[EXERCISE DETAILS]
Take the lines below between the one holding "6 0M12 15a3" and the one holding "M 1634,1005 L", inclusive, and copy them exactly. Add nothing.
━━━━━━━━
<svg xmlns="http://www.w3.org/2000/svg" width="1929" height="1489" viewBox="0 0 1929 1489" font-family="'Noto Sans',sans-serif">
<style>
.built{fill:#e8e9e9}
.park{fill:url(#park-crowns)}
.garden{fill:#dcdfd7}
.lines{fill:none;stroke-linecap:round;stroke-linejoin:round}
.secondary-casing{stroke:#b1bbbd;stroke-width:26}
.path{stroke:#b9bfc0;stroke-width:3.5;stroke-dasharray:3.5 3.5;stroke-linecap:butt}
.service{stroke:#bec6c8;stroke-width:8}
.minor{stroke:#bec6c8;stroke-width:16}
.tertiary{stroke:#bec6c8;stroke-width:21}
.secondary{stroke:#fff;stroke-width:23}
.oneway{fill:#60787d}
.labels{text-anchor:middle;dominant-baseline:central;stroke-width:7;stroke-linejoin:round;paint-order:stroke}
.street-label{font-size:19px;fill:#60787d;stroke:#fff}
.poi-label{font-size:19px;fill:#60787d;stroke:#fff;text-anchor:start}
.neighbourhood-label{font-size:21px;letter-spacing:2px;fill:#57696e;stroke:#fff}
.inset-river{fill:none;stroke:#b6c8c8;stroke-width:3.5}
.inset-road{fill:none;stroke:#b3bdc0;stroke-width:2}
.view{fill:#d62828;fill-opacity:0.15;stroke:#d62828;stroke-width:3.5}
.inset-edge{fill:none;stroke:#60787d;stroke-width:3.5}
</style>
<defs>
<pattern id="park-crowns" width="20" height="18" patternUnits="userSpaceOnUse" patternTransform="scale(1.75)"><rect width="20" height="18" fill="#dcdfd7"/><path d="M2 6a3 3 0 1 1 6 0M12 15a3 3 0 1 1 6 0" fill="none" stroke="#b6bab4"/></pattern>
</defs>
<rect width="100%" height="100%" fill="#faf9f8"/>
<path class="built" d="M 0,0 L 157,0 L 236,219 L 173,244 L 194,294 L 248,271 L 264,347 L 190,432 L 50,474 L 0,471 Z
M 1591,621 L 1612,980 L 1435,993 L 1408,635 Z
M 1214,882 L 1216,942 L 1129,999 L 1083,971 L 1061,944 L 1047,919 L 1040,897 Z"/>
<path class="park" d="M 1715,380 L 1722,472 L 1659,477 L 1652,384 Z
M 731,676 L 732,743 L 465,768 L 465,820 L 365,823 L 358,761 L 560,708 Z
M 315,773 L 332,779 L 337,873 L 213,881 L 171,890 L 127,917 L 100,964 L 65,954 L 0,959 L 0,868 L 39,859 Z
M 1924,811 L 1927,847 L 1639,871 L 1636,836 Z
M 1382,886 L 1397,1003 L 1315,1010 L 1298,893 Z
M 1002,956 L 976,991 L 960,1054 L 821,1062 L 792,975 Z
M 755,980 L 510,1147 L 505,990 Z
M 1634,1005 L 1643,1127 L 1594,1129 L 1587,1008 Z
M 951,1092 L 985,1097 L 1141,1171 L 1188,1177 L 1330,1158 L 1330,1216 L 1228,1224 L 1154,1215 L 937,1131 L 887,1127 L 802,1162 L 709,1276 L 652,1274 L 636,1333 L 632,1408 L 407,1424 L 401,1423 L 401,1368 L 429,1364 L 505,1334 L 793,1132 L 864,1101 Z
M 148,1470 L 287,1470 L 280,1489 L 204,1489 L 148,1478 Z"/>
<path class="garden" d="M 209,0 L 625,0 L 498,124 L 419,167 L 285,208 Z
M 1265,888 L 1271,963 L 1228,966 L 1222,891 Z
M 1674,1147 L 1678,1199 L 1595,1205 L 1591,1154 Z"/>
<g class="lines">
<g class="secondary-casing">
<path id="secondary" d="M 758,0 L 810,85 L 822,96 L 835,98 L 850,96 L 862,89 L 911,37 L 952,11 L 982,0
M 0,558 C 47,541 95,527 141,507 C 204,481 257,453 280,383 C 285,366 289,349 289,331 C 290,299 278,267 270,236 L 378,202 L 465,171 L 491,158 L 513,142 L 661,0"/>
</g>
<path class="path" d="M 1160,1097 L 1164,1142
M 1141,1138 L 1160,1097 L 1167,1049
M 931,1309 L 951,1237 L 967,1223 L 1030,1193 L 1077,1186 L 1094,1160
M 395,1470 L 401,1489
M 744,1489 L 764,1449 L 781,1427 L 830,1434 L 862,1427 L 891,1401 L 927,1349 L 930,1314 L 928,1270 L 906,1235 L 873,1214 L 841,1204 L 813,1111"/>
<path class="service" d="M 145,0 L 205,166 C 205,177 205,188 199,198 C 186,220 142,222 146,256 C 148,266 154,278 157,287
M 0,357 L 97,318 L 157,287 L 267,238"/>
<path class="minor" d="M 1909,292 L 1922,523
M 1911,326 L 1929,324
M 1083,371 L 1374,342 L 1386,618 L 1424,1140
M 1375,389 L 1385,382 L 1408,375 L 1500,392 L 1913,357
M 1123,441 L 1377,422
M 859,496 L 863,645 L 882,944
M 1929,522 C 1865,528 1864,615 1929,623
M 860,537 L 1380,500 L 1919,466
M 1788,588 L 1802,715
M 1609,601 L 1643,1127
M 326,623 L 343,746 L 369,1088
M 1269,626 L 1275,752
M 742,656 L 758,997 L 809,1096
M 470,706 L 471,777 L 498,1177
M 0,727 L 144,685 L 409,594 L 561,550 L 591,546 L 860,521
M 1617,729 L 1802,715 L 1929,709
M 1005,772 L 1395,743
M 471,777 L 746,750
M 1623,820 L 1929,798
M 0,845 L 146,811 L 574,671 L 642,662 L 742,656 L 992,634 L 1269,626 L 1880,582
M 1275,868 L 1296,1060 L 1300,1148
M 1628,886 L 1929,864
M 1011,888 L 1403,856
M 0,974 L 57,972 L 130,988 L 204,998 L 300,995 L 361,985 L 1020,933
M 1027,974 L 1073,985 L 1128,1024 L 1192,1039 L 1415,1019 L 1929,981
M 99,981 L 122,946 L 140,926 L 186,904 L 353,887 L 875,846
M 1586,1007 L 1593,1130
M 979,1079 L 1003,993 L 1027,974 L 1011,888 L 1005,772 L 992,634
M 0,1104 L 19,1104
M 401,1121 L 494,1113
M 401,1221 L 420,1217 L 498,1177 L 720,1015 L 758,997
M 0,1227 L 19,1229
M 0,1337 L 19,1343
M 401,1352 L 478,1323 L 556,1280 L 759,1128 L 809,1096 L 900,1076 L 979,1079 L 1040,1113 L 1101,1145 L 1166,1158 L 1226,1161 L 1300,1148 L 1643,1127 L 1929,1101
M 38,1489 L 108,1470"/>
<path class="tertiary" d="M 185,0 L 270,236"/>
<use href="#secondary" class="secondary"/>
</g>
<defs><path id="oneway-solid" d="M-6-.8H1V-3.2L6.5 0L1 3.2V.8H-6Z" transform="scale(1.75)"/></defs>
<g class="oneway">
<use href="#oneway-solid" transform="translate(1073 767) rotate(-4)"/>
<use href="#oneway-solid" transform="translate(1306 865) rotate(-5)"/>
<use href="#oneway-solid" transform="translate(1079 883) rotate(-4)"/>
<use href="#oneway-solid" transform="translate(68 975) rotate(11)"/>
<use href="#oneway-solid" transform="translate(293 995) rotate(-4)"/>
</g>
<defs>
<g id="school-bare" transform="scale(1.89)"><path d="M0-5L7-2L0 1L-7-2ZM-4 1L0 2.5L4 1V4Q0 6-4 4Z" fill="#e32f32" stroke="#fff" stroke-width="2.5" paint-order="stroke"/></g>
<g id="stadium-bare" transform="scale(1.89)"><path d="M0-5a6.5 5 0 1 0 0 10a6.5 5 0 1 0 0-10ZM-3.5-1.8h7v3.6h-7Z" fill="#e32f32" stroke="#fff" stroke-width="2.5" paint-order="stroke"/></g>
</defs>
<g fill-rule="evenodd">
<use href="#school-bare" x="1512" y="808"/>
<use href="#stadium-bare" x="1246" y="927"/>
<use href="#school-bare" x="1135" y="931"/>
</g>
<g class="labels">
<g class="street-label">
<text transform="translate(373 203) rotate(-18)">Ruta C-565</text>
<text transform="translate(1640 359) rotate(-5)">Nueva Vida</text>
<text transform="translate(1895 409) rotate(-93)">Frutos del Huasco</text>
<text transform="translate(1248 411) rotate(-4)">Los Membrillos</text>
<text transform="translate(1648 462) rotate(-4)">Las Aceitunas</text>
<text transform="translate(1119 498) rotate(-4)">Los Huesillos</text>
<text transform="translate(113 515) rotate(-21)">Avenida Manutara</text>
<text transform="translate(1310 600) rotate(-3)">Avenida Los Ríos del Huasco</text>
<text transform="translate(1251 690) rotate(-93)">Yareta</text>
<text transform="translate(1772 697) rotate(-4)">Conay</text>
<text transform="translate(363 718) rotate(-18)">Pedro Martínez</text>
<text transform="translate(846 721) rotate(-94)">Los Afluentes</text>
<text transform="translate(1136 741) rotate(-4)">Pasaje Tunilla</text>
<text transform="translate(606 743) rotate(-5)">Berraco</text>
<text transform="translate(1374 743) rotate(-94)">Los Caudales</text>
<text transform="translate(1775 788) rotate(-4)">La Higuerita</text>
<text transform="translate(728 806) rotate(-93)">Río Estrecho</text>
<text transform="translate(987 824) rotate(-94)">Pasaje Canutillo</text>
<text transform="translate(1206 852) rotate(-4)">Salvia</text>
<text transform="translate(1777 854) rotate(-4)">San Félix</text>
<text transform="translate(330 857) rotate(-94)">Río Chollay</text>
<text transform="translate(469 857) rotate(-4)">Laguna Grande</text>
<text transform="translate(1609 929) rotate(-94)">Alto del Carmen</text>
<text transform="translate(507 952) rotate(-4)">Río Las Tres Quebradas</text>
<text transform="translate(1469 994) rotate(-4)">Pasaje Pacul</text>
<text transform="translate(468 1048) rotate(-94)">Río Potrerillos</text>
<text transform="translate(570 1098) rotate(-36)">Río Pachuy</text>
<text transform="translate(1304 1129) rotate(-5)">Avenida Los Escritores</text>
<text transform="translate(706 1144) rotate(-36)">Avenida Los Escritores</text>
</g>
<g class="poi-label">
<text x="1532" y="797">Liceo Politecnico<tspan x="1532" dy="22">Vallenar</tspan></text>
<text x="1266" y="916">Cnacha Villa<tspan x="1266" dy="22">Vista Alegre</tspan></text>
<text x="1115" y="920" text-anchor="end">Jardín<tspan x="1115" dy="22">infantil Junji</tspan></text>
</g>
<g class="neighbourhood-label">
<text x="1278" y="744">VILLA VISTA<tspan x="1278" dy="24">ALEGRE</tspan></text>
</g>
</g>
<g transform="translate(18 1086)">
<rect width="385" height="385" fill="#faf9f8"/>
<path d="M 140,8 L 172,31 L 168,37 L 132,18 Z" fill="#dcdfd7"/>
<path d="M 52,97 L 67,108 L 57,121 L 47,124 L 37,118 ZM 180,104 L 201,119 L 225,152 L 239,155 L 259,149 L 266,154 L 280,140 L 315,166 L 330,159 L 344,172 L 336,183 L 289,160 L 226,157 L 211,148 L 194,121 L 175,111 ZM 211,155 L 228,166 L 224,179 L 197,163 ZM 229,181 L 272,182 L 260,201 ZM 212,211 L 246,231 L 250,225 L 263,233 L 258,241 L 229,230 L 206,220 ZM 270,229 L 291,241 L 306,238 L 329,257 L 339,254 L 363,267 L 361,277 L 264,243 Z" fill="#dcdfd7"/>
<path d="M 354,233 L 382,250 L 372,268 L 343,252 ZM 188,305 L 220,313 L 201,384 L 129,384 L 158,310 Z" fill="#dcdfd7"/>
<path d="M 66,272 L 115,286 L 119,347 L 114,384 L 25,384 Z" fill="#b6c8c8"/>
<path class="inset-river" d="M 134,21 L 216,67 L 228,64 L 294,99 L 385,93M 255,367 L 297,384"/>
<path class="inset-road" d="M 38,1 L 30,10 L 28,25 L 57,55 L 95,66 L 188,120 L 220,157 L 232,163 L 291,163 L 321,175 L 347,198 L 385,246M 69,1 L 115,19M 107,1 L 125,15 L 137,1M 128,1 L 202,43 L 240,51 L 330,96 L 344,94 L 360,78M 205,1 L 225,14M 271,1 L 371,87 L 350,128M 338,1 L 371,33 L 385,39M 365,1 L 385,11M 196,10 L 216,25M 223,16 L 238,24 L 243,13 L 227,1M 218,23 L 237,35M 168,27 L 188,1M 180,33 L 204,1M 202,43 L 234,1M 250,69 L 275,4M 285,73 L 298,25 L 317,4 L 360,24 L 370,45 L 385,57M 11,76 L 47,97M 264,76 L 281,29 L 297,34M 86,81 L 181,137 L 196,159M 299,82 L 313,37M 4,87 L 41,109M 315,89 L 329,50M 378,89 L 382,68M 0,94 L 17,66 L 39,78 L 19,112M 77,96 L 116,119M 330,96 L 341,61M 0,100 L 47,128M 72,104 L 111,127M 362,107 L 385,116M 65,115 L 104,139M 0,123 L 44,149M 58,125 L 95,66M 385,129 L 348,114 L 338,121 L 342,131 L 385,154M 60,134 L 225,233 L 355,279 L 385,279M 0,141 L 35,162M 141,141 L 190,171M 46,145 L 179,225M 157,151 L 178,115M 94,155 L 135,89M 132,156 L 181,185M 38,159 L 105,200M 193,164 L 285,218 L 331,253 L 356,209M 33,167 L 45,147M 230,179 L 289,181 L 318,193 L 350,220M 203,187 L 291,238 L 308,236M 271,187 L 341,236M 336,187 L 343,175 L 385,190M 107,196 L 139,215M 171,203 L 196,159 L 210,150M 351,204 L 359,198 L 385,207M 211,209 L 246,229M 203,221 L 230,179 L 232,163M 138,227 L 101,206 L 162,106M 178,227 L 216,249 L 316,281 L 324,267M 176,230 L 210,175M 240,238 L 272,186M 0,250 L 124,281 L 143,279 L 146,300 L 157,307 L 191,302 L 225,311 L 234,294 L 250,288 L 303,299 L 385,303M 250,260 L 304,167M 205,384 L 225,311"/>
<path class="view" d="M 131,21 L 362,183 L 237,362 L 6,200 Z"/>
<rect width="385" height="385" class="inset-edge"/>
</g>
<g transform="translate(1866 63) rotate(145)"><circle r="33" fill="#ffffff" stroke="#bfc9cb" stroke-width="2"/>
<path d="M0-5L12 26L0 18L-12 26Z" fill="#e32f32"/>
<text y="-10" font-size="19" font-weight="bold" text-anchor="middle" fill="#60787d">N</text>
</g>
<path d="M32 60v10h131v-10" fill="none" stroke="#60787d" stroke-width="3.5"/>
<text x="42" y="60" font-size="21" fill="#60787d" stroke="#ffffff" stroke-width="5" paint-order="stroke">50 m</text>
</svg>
━━━━━━━━
[OUTPUT FOR THIS TASK]
<pattern id="park-crowns" width="20" height="18" patternUnits="userSpaceOnUse" patternTransform="scale(1.75)"><rect width="20" height="18" fill="#dcdfd7"/><path d="M2 6a3 3 0 1 1 6 0M12 15a3 3 0 1 1 6 0" fill="none" stroke="#b6bab4"/></pattern>
</defs>
<rect width="100%" height="100%" fill="#faf9f8"/>
<path class="built" d="M 0,0 L 157,0 L 236,219 L 173,244 L 194,294 L 248,271 L 264,347 L 190,432 L 50,474 L 0,471 Z
M 1591,621 L 1612,980 L 1435,993 L 1408,635 Z
M 1214,882 L 1216,942 L 1129,999 L 1083,971 L 1061,944 L 1047,919 L 1040,897 Z"/>
<path class="park" d="M 1715,380 L 1722,472 L 1659,477 L 1652,384 Z
M 731,676 L 732,743 L 465,768 L 465,820 L 365,823 L 358,761 L 560,708 Z
M 315,773 L 332,779 L 337,873 L 213,881 L 171,890 L 127,917 L 100,964 L 65,954 L 0,959 L 0,868 L 39,859 Z
M 1924,811 L 1927,847 L 1639,871 L 1636,836 Z
M 1382,886 L 1397,1003 L 1315,1010 L 1298,893 Z
M 1002,956 L 976,991 L 960,1054 L 821,1062 L 792,975 Z
M 755,980 L 510,1147 L 505,990 Z
M 1634,1005 L 1643,1127 L 1594,1129 L 1587,1008 Z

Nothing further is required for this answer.